In his letter to May today, he wrote that he was submitting his resignation in advance of her own resignation as prime minister later this afternoon.
“I believe that your successor must be free to choose a chancellor who is fully aligned with his policy position,” Hammond wrote.
Earlier this week, Hammond told Andrew Marr that he would be officially resigning from the role of chancellor if Boris Johnson were to become the next prime minister due to a difference of opinion in Brexit policy.
Hammond thanked May in his letter for the opportunity to serve as chancellor since 2016 and that it had been a privilege to do so.
He said that “despite the uncertainty created by the unresolved issue of Brexit” during his tenure, the government had made “notable progress in rebuilding the public finances and preparing the British economy for the opportunities ahead”.

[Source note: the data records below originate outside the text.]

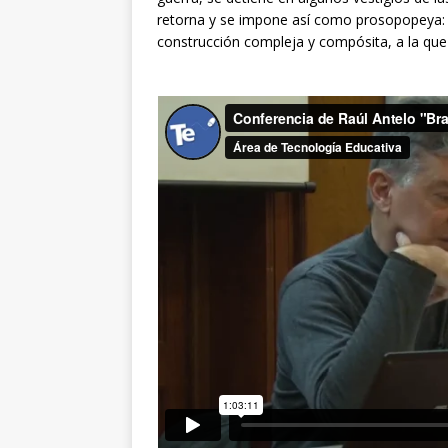
retorna y se impone así como prosopopeya: ya
construcción compleja y compósita, a la que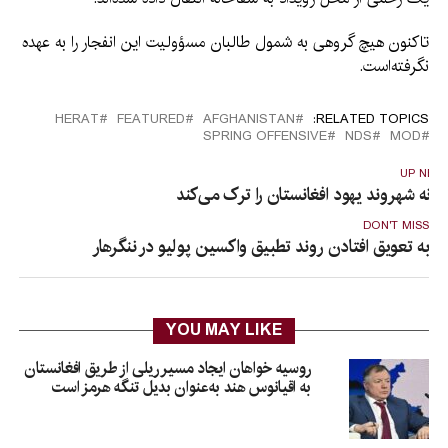
تاکنون هیچ گروهی به شمول طالبان مسؤولیت این انفجار را به عهده
نگرفته‌است.
HERAT
FEATURED
AFGHANISTAN
RELATED TOPICS:
SPRING OFFENSIVE
NDS
MOD
UP NEX
گانه شهروند یهود افغانستان را ترک می‌کند
DON'T MISS
به تعویق افتادن روند تطبیق واکسین پولیو در ننگرهار
YOU MAY LIKE
روسیه خواهان ایجاد مسیر ریلی از طریق افغانستان
به اقیانوس هند به‌عنوان بدیل تنگه هرمز است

He also left a pointed message to no-deal advocates. “Most importantly, we bequeath our successors with genuine choices, once a Brexit deal is done.”
He wrote of the options they had on public spending, taxes and investments.
“After a decade when the aftermath of the 2008-09 recession meant we had no choices, this is a luxury which our successors should use widely,” Hammond said.
Earlier this month, Hammond put the brakes on a spending review which had been scheduled for the autumn, saying that “it will be for the new government to decide whether the circumstances make it appropriate to conduct a full three-year spending review, or a single-year exercise”.